As CDF has long stated, this harsh rule–which was originally set to take effect in April–would have imposed stricter work requirements on SNAP recipients without dependents or disabilities. Current law requires adults ages 18-49 without children or disabilities to work at least 80 hours monthly to retain SNAP benefits for more than three months over a three year period. States are allowed to waive these requirements, however, where unemployment rates are high and few jobs are available. The proposed rule would have made it harder for states to issue these critical waivers to individuals who need them and cannot find a job through no fault of their own. If the rule had taken effect as intended, many of the poorest adults would have been kicked off SNAP and 1.3 million people would have been at risk of losing benefits. And while the rule would not have applied to children or adults with children, it would have indirectly hurt many children in poverty who depend on pooled resources from family members who do not claim them as dependents.
Recognizing the devastating consequences of tightening work requirements, particularly during a pandemic and an unemployment crisis, the court temporarily blocked the rule in March and Congress suspended SNAP work mandates for the duration of the COVID crisis. For months, however, the Trump administration continued pushing for implementation of the rule–even as hunger and hardship rose. Sunday’s ruling finally ended the eight month battle and formally voided the rule.

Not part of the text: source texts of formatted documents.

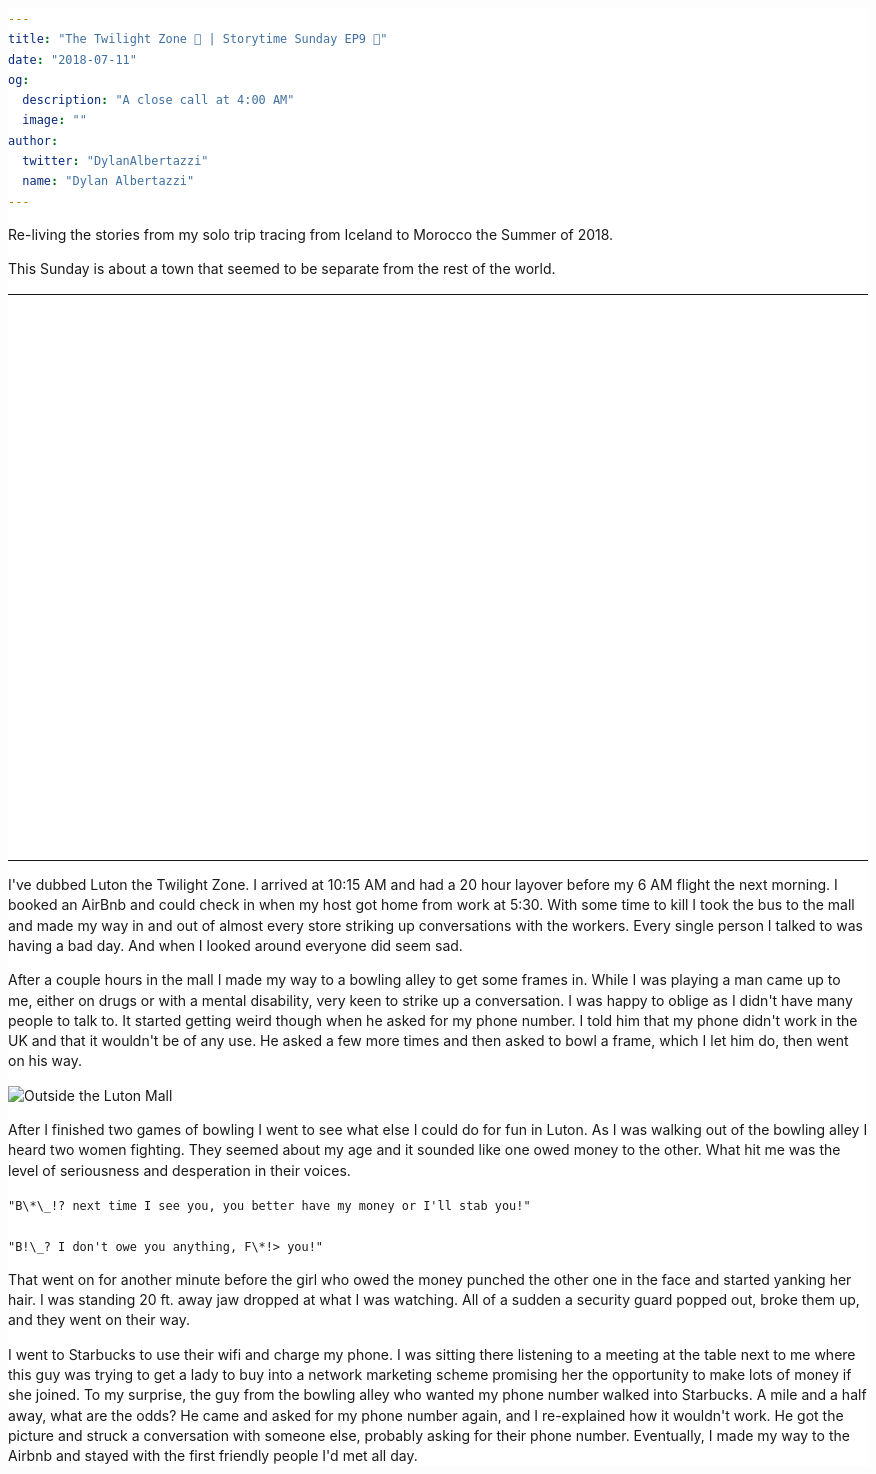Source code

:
 ```yaml
---
title: "The Twilight Zone 🌌 | Storytime Sunday EP9 📖"
date: "2018-07-11"
og:
  description: "A close call at 4:00 AM"
  image: ""
author:
  twitter: "DylanAlbertazzi"
  name: "Dylan Albertazzi"
---
```


Re-living the stories from my solo trip tracing from Iceland to Morocco the Summer of 2018.

This Sunday is about a town that seemed to be separate from the rest of the world.

---

<div style="position: relative; padding-bottom: 62.5%; height: 0;"><iframe src="https://www.youtube.com/embed/fYxlrIC60IM" frameborder="0" webkitallowfullscreen mozallowfullscreen allowfullscreen style="position: absolute; top: 0; left: 0; width: 100%; height: 100%;"></iframe></div>

---

I've dubbed Luton the Twilight Zone. I arrived at 10:15 AM and had a 20 hour layover before my 6 AM flight the next morning. I booked an AirBnb and could check in when my host got home from work at 5:30. With some time to kill I took the bus to the mall and made my way in and out of almost every store striking up conversations with the workers. Every single person I talked to was having a bad day. And when I looked around everyone did seem sad.

After a couple hours in the mall I made my way to a bowling alley to get some frames in. While I was playing a man came up to me, either on drugs or with a mental disability, very keen to strike up a conversation. I was happy to oblige as I didn't have many people to talk to. It started getting weird though when he asked for my phone number. I told him that my phone didn't work in the UK and that it wouldn't be of any use. He asked a few more times and then asked to bowl a frame, which I let him do, then went on his way.

<img src="https://lh3.googleusercontent.com/lID92hlBYfyDuUdSo_6hYKRAckIf6Ovoly03t_gwPTTqsMY6SO_QVxjWdm_nRGGuswsX1lT6k4n3LwUEFxiOPhnHx4dhzV2gDWDPk3KjPI_SFS5_yoIrs1XZCsIrgIQ1LNuuFFvU0Q=w2400" alt="Outside the Luton Mall" style="width:75%;height:auto;">

After I finished two games of bowling I went to see what else I could do for fun in Luton. As I was walking out of the bowling alley I heard two women fighting. They seemed about my age and it sounded like one owed money to the other. What hit me was the level of seriousness and desperation in their voices.

    "B\*\_!? next time I see you, you better have my money or I'll stab you!"

    "B!\_? I don't owe you anything, F\*!> you!"

That went on for another minute before the girl who owed the money punched the other one in the face and started yanking her hair. I was standing 20 ft. away jaw dropped at what I was watching. All of a sudden a security guard popped out, broke them up, and they went on their way.

I went to Starbucks to use their wifi and charge my phone. I was sitting there listening to a meeting at the table next to me where this guy was trying to get a lady to buy into a network marketing scheme promising her the opportunity to make lots of money if she joined. To my surprise, the guy from the bowling alley who wanted my phone number walked into Starbucks. A mile and a half away, what are the odds? He came and asked for my phone number again, and I re-explained how it wouldn't work. He got the picture and struck a conversation with someone else, probably asking for their phone number. Eventually, I made my way to the Airbnb and stayed with the first friendly people I'd met all day.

The decision represents a crucial victory for advocates and families nationwide, but we cannot celebrate just yet. The Trump administration’s war on SNAP and hungry children is far from over. Two other proposals to weaken nutrition assistance are still pending, and without intervention by the courts, could take effect as soon as the pandemic subsides. The first would limit the use of Broad Based Categorical Eligibility (BBCE), which allows states to automatically enroll children and families in SNAP if they qualify for other assistance programs. If enacted, this rule would take free and reduced-price school meals away from one million children. Another pending rule would change how states account for utility costs when determining SNAP benefits, reducing benefits for nearly 1 in 5 households.
With hunger soaring across the nation, we must reject these heartless and baseless attempts to cut nutrition programs and advance meaningful legislation to expand them. Since the pandemic hit, more than six million Americans have applied for SNAP benefits and enrollment has increased 17 percent. This crisis has made it abundantly clear that families need more nutrition assistance–not less. As COVID relief negotiations continue, Congress must refuse to settle for any package that does not boost maximum SNAP benefits by 15 percent, raise the minimum benefit from $16 to $30, and suspend all SNAP administrative rules seeking to terminate benefits. And as Congress looks to improve SNAP in the long-term and push back against the arbitrary and racist ABAWD time limit originally passed during 1996 welfare reform, we urge Congress to pass H.R. 2809, the Improving Access to Nutrition Act, which would formally lift the ABAWD time limit rule altogether and ensure that people maintain access to food and nutrition regardless of employment status. Now that SNAP has been spared by the court, it must be strengthened by Congress.